Communicating with Light: People
Lesson 13 of 18
Objective: SWBAT explain devices that people use light to communicate.
The culminating task for this unit is engineering a device that will allow communication over a distance. The essential question guiding the light portion of this unit is, "How can we communicate with light?" Today we will build students' background knowledge of communication devices using light.
The essential question incorporates two NGSS standards as we investigate the properties of light and also move towards the culminating engineering design product.
- 1-PS4-3. Plan and conduct an investigation to determine the effect of placing objects made with different materials in the path of a beam of light.
- 1-PS4-4. Use tools and materials to design and build a device that uses light or sound to solve the problem of communicating over a distance.
This unit is broken down into two main parts: sound and light. Throughout this unit, I use a KLEWS anchor chart to record our new learning. This is a science-specific type of KWL chart designed with primary students in mind! Check out this video I like to call KLEWS chart 101:
First, students reread the essential question with me, "How can we communicate with light?" Today is all about building background knowledge, so first I hold a class discussion to see what ideas students bring. I ask questions like:
- Who communicates with light?
- What kind of lights can we use to communicate? (traffic signals, blinkers, flashing neon lights...)
- Do we ever communicate with light in school? (some teachers flash or turn off lights to signal quiet)
I record the question under the "K" (what we know) portion of the KLEWS chart, and underneath, I write student responses. This year, my students came with little to no understanding of ways to communicate with light. Once I suggested a traffic light, they were able to state what message the colors communicate (red means stop). Their lack of ideas really helped affirm for me how crucial this lesson is because it builds background.
For the opening, I set the purpose for learning by reading the objective.
Friends, today we will be investigating different ways of communicating with light. At the end of the lesson, you will draw a diagram showing one of the devices we study today. Be thinking about which one you would like to record.
Exploration ~ the wave crest
During this lesson, students will investigate 3 ways to communicate with light: lighthouses, Morse code, and spotlights. If your students are quite familiar with one of these examples, I'd put that one first to build confidence.
As we explore the devices, I often take notes on a web. The center of the web reads, "How can we communicate with light?" Depending on your class's abilities, students can take notes in journals as you take notes together. This year, my students asked if they could take notes. I played a transition song while students got their journals. My students each have a marbled composition notebook as a dedicated science journal. Rather than recording on a web, I paused the videos to monitor comprehension but did not record as shared writing on the easel.

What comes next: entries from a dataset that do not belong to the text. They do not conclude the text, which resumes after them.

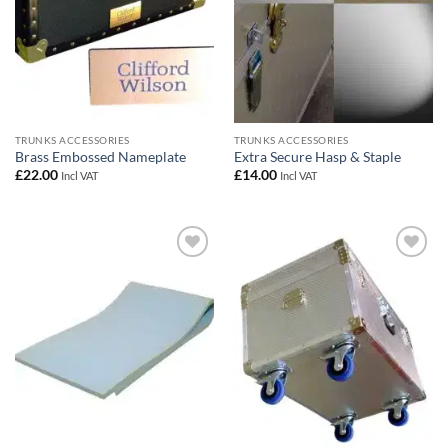
TRUNKS ACCESSORIES
TRUNKS ACCESSORIES
Brass Embossed Nameplate
Extra Secure Hasp & Staple
£
22.00
£
14.00
Incl VAT
Incl VAT
Add to
Add to
wishlist
wishlist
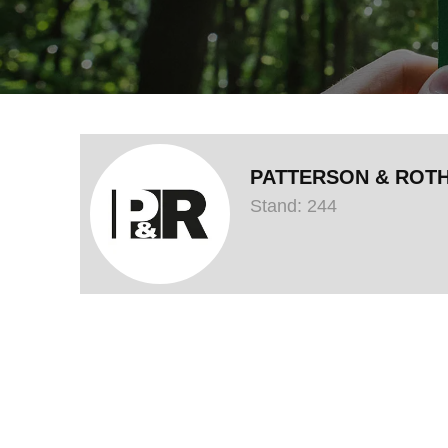
PATTERSON & ROT
Stand: 244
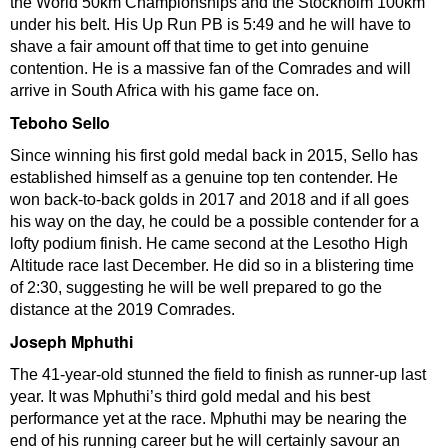
the World 50km Championships and the Stockholm 100km
under his belt. His Up Run PB is 5:49 and he will have to
shave a fair amount off that time to get into genuine
contention. He is a massive fan of the Comrades and will
arrive in South Africa with his game face on.
Teboho Sello
Since winning his first gold medal back in 2015, Sello has
established himself as a genuine top ten contender. He
won back-to-back golds in 2017 and 2018 and if all goes
his way on the day, he could be a possible contender for a
lofty podium finish. He came second at the Lesotho High
Altitude race last December. He did so in a blistering time
of 2:30, suggesting he will be well prepared to go the
distance at the 2019 Comrades.
Joseph Mphuthi
The 41-year-old stunned the field to finish as runner-up last
year. It was Mphuthi’s third gold medal and his best
performance yet at the race. Mphuthi may be nearing the
end of his running career but he will certainly savour an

Most of my students took notes independently. Here is some sample student work with notes from each video, student work #2, and student notes with questions. By allowing students the ability to take notes independently, their responses are personal to what they individually were most interested in. Without modeling note-taking in language arts over the last few months, though, this would have been successful only as a shared writing experience.
Most children have heard of lighthouses in my area, although few have been to see one. I send home a list of local lighthouses via email to my classroom parents, because they can make a quick day or weekend trip to see one! I ask, "Who do lighthouses communicate with? Why do they use light?" Next, I show a short video clip or slightly longer video clip about lighthouses.
I introduce this method of communication before showing the video clip.
Friends, in the military, ships often had to communicate with each other. But, captains couldn't yell from ship to ship. Instead, they developed a code called Morse code with short and long blips. Check out this clip that the Navy might use to help train their cadets today!
I introduce this method as well.
Spotlights are ways to communicate that something special is happening. They get your attention with light! Celebrities might have spotlights on them at the red carpet, or at the opening of a new store. Check out how people in Philadelphia are using a special of spotlights to communicate!
At the end of our investigation, I want students to evaluate the different types of communication using lights. We sit on the perimeter of the rug so that students are facing each other, which helps get conversation going! I facilitate a discussion with questions like these:
- Which of these communication devices is most helpful?
- Which one is most important?
- Which one would you most like to try?
If students provide short answers, I follow-up with questions like these:
- Why do you think that?
- Who agrees or disagrees with this idea?
- Who has different thinking to share?
Finally, students will draw and record at least one type of light communication in their journals. My classroom atmosphere is pretty student-centered, so my students are comfortable laying on the rug near the web if they need help spelling. You can also provide a list for students to glue into their journals, which will aid them with any writing tasks. I have a list here for you, and the extra bullets are for your class to write other ideas you generated!
Note: This year, because my children chose to take notes during the videos, I actually gave them the list ahead of time to glue in. This then became a spelling aid.